Android :Bruxelles impose une amende record à Google pour abus de position dominante
Android :Bruxelles impose une amende record à Google pour abus de position dominante
Par Cécile Ducourtieux (Bruxelles, bureau européen)
La Commission européenne reproche au géant de l’Internet d’abuser de la position dominante de son système d’exploitation pour smartphone, Android.
La « tax lady » comme la qualifie Trump a encore frappé. Mercredi 18 juillet, la commissaire européenne à la concurrence, Margrethe Vestager, a conclu une enquête lancée trois ans plus tôt, pour abus de position dominante, en condamnant Google et Android, son système d’exploitation pour Smartphones, à une amende record de 4,34 milliards d’euros.
« Google a appliqué des pratiques illégales pour consolider sa position dominante sur le marché de la recherche en ligne, des rivaux n’ont pas pu innover, ceci nuit aux consommateurs et c’est illégal. Google doit cesser ses pratiques dans les 90 jours sinon elle encourt de nouvelles pénalités », a précisé mercredi Mme Vestager.
Google a immédiatement annoncé, dans un communiqué, son intention de porter plainte : « Android a créé davantage de choix pour tout le monde, pas moins. Un écosysteme vivant, des innovations incessantes, et des prix plus faibles qui sont des marqueurs classiques d’une concurrence robuste » a répliqué Al Verney, porte parole de Google, mercredi.
L’amende infligée est la plus importante jamais prononcée par Bruxelles dans ce type d’infraction au droit de la concurrence européenne. Le précédent record était déjà détenu par Google qui a écopé d’une amende de 2,4 milliards d’euros, en juin 2017, pour avoir favorisé son comparateur de shopping Google shopping, aux dépends des autres sur son moteur de recherche.
Avant Google, la commission avait condamné le géant des microprocesseurs Intel à une amende d’un peu plus d’1 milliard d’euros, en 2009, pour avoir entravé le développement de son concurrent AMD. Microsoft a aussi condamné par trois fois entre 2004 et 2013, avec à la clé des amendes cumulées de 1,9 milliard d’euros.
Actif crucial
Outre le montant record de l’amende, pénalisant même pour une société ultra profitable (Alphabet, la maison mère de Google a engrangé un chiffre d’affaires de 110,9 milliards de dollars en 2017 pour 12,7 milliards de profits), la décision concernant Android est un coup dur pour Google, ce système d’exploitation représentant un actif crucial du géant des services en ligne sur le secteur, stratégique, de la mobilité.
Lancé en 2007, Android équipe désormais 80 % des smartphones dans le monde et assure à Google une diffusion inédite pour l’ensemble de ses autres services (à commencer par son moteur et son offre publicitaire). En tout, plus de 2 milliards de smartphones tournent aujourd’hui sur Android.

▸ **Extraits de données**:
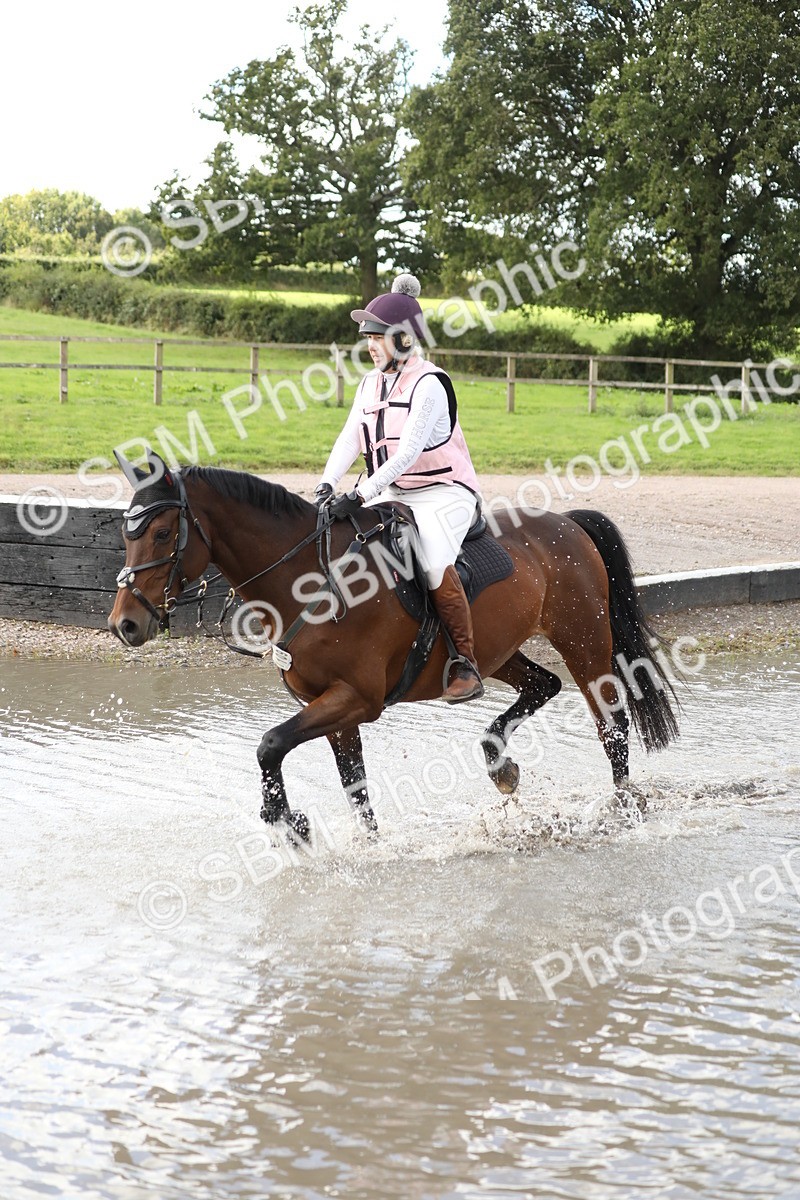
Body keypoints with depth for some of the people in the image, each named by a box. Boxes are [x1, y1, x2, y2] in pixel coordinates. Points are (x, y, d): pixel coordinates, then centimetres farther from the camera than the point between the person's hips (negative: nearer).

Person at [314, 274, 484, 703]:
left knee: (434, 560, -32)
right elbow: (350, 439, 2)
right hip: (393, 493, 8)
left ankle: (466, 666, -26)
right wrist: (327, 484, -17)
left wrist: (360, 495, -31)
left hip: (444, 493, -8)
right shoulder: (370, 384, 10)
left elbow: (407, 453, -24)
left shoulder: (429, 385, -15)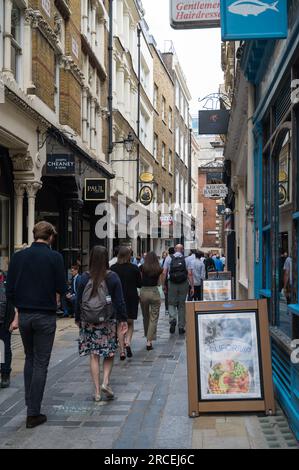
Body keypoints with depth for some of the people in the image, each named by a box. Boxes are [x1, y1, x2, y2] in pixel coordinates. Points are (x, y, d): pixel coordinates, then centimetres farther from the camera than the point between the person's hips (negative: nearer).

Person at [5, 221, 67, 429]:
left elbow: (9, 289, 2)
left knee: (29, 359, 21)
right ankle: (33, 413, 4)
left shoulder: (18, 256, 0)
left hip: (24, 315, 4)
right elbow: (62, 289, -7)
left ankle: (30, 403, 24)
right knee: (41, 364, 3)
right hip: (45, 316, -4)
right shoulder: (54, 257, -10)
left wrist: (20, 307, 13)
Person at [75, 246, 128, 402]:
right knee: (109, 353, 13)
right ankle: (105, 382, -4)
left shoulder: (85, 278, -3)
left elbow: (78, 300, 3)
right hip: (108, 321, -1)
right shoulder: (112, 277, -6)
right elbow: (119, 300, -4)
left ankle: (97, 391, 7)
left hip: (88, 321, 1)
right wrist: (123, 319, 2)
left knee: (94, 356, 6)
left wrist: (78, 319, 14)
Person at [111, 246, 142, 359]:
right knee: (130, 324, 15)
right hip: (132, 298, 0)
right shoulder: (134, 268, -7)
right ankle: (128, 343, -10)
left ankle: (122, 350, 3)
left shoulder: (113, 268, -6)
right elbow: (139, 284, 0)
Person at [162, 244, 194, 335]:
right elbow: (190, 274, -6)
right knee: (182, 305, 11)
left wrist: (163, 284, 4)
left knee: (172, 304, 12)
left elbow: (164, 273, -3)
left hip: (172, 284, 0)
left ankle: (172, 319, -16)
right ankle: (181, 327, 15)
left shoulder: (169, 258, 1)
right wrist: (192, 287, -4)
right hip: (183, 284, 0)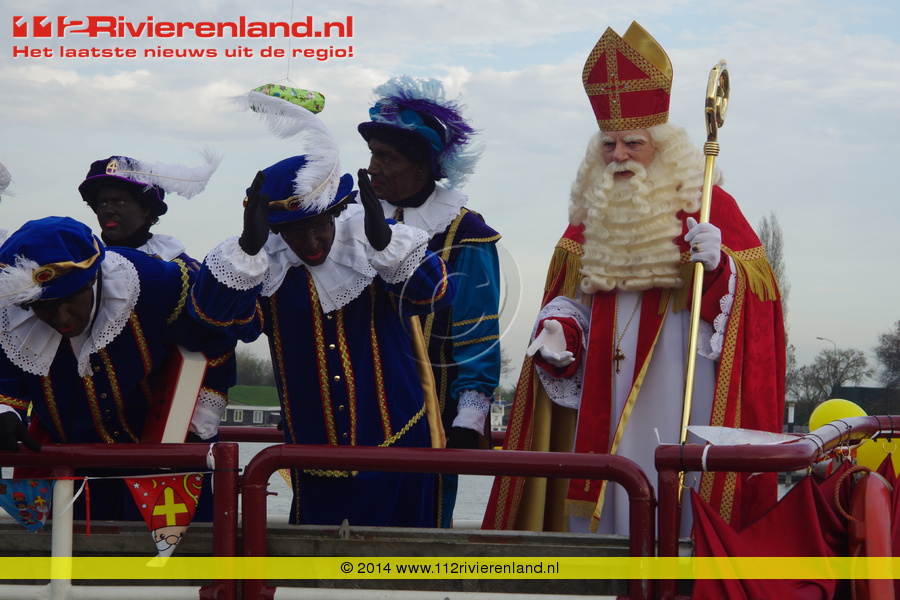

▸ **Exercices**:
a – Dans l'article sur l'amende infligée à Google, à combien s'élève cette amende ?
b – Poursuivez l'article sur l'amende infligée à Google à partir de sa dernière phrase.

▸ **Réponses par exercice**:
a – 4,34 milliards d'euros.

b –
En avril 2016, Mme Vestager avait lancé un acte d’accusation pointant des comportements jugés illégaux contre Android, comme le fait de subordonner « l’octroi de licences pour certaines de ses applications propriétaires à l’obligation, pour les fabricants, de pré-installer [son moteur de recherche] Google Search et le navigateur Chrome de Google et de faire de Google Search le service de recherche par défaut sur leurs appareils » précisait un communiqué de la commission à l’époque.
Autres pratiques jugées abusives : Google empêcherait des fabricants de smartphones de vendre des appareils équipés sous des systèmes d’exploitation concurrents d’Android mais basés sur le même code open source. Le géant des services mobiles accorderait des incitations financières aux fabricants et aux opérateurs mobiles qui acceptent de pré-installer en exclusivité sur leurs smartphones le moteur Google.
A l’époque, la commission craignait déjà que ces pratiques n’entravent le développement de moteurs concurrents de Google search et d’autres systèmes d’exploitations qu’Android.
Echec de sollutions de compromis
Google s’est toujours défendu de fausser la concurrence en Europe, arguant que cette dernière reste encore vive, et qu’Android a contribué à baisser significativement le prix des smartphones et à démocratiser un marché aujourd’hi majeur.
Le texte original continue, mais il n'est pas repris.